Tapi kalau hanya pns biasa yang gajinya 5-6 juta, dan hanya suami yang bekerja, plus bukan dari keturunan keluarga kaya raya tiba-tiba punya rumah bagus, mobil 1 motor 2, gelang, cincin, apartemen, tanah berhektar-hektar, wajar kah?

Korupsi di negeri ini sudah mendarah daging.
Tak ada tender tanpa permainan di belakangnya. Tender itu bukan hanya mainan atasan, bawahan juga pasti bermain. Atasannya kena tersangkut korupsi, bawahannya lolos. Bawahannya lalu akan melanjutkan sistem kotor bin ajaib yang sudah ada dan mendarah daging itu.

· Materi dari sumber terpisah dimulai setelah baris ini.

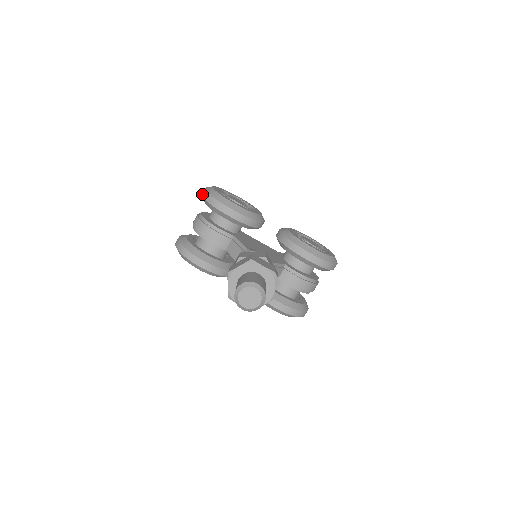
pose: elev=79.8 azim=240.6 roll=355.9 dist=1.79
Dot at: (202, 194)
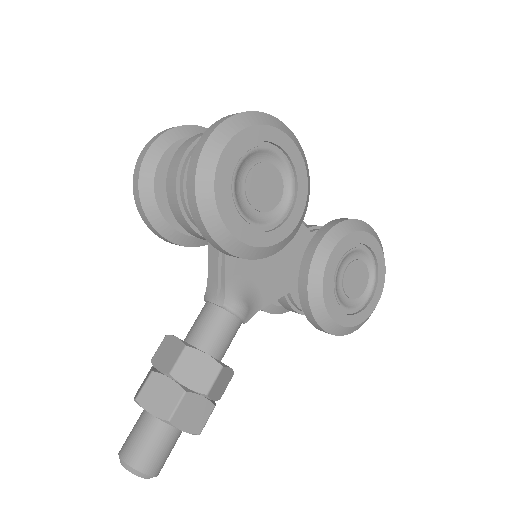
Dot at: (191, 161)
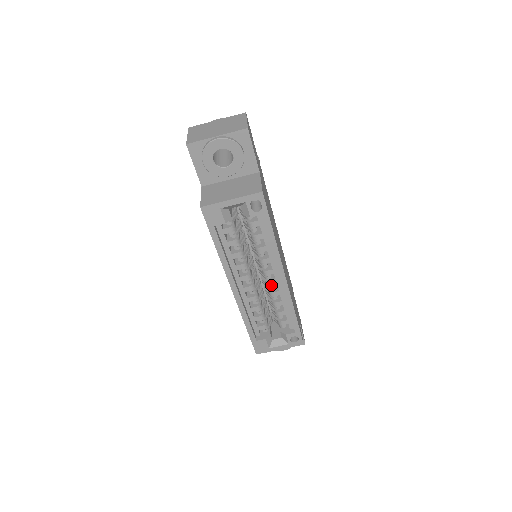
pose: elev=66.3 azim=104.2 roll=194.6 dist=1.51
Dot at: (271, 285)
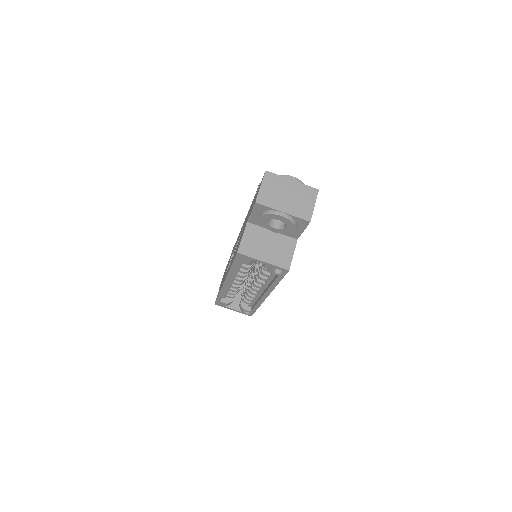
Dot at: (254, 290)
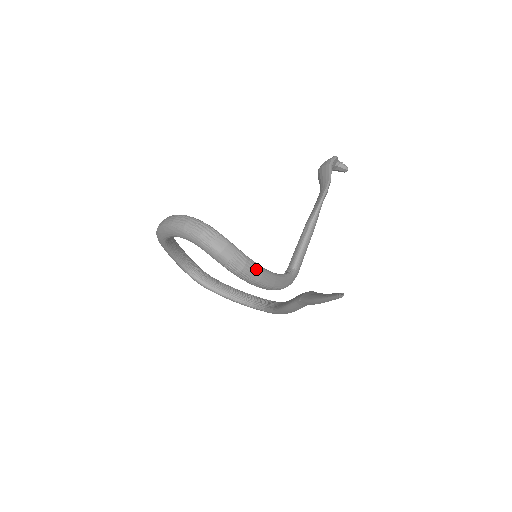
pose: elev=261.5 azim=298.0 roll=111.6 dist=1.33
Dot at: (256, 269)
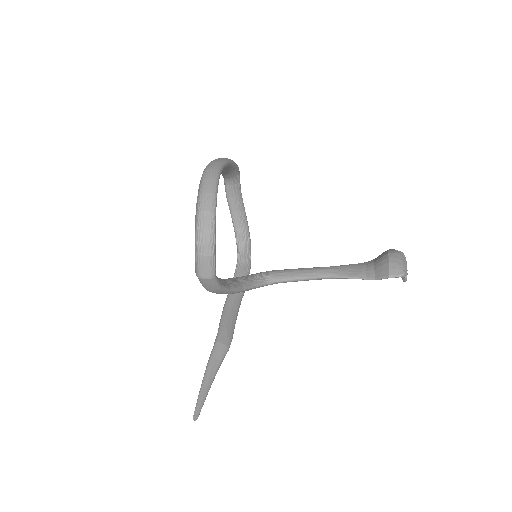
Dot at: (221, 293)
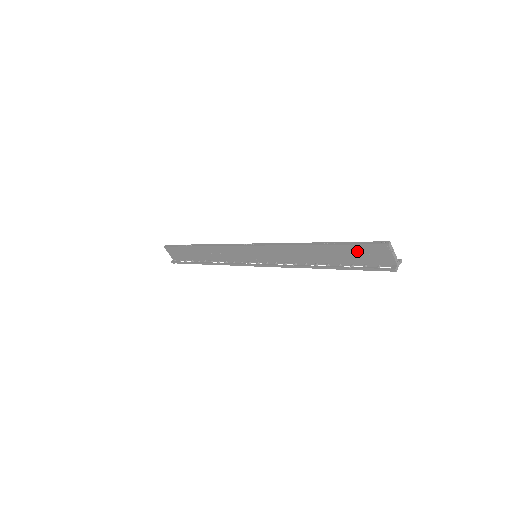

Korupsi di negeri ini sudah mendarah daging.
Bahkan penegak hukum saja tersangkut kasus. Polisi, semakin tinggi pangkatnya, semakin gemuk dan buncit perutnya, semakin gendut pula rekeningnya. Sudah hal yang lumrah, kalau jenderal polisi punya villa dimana-mana, mobilnya sekian, tanahnya ratusan hektar. Alasannya, dari uang usaha, bukan korupsi. Saat ini banyak jenderal yang diberi pangkat komisaris perusahaan besar oleh si empunya. Wajar saja kalau pendapatannya membengkak. Tapi apakah wajar? Kenapa memberi jabatan penting seperti itu ke orang yang tidak mengerti bisnis? Ya apalagi kalau bukan 'memberikan jaminan keamanan bisnis'. Tidak salah, tapi tidak tepat. Bukankah yang seperti itu namanya penyalahgunaan wewenang? alias punya unsur kolusi dan nepotisme. itu yang jenderal. Yang bawahan, mungkin kalian sering mendengar "kalo lo ada masalah, lo hubungin om gue aja, dia polisi di polres X, ntar dibantuin sama dia". Tak sadarkah kita itu juga bentuk KKN?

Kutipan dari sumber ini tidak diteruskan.